Increases in air temperature have occurred in most parts of the Arctic in recent decades. Corresponding changes in permafrost and the active layer have resulted in decreases in ground-bearing capacity, which may not have been anticipated at the time of construction in permafrost regions. Permafrost model was coupled with empirically derived solutions adopted from Soviet and Russian construction standards and regulations to estimate the bearing capacity of foundations under rapidly changing climatic conditions, in a variety of geographic and geologic settings. Changes in bearing capacity over the last 40 years were computed for large population and industrial centers within different physiographic and climatic conditions of the Russian Arctic. The largest decreases were found in city of Nadym, where the bearing capacity has decreased by more than 40%. A smaller, but considerable decrease of approximately 20% was estimated for Yakutsk and Salekhard. Spatial model results at a regional scale depict diverse patterns of changes in permafrost-bearing capacity in Northwest Siberia and the North Slope of Alaska.
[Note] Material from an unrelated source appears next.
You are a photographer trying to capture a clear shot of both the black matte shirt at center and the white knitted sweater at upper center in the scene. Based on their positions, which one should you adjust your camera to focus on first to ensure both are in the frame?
The most pronounced decreases in bearing capacity (more than 20%) are estimated for the southern part of permafrost zone where deformations of engineering structures can potentially be attributed to climate-induced permafrost warming.
The Russian authors add:
Climate change may, however, have already been taking its toll through deformation of engineered structures in Arctic regions. A survey of infrastructure in industrially developed parts of the Russian Arctic (Kronik, 2001 Kronik, Y. A. , 2001: Accident rate and safety of natural-anthropogenic systems in the permafrost zone. In Proceedings of the Second Conference of Russian Geocryologists , 4: 138–146. [Google Scholar]) indicates that 10% of the buildings in Noril’sk, 22% in Tiksi, 55% in Dudinka, 35% in Dicson, 50% in Pevek and Amderma, 60% in Chita, and 80% in Vorkuta are in potentially dangerous states. Analysis of related accidents indicates that in the last decade they increased by 42% in the city of Noril’sk, 61% in Yakutsk, and 90% in Amderma.
For clarity, here is how Wikipedia describes “bearing capacity”:
In geotechnical engineering, bearing capacity is the capacity of soil to support the loads applied to the ground. The bearing capacity of soil is the maximum average contact pressure between the foundation and the soil which should not produce shear failure in the soil. Ultimate bearing capacity is the theoretical maximum pressure which can be supported without failure; allowable bearing capacity is the ultimate bearing capacity divided by a factor of safety. Sometimes, on soft soil sites, large settlements may occur under loaded foundations without actual shear failure occurring; in such cases, the allowable bearing capacity is based on the maximum allowable settlement.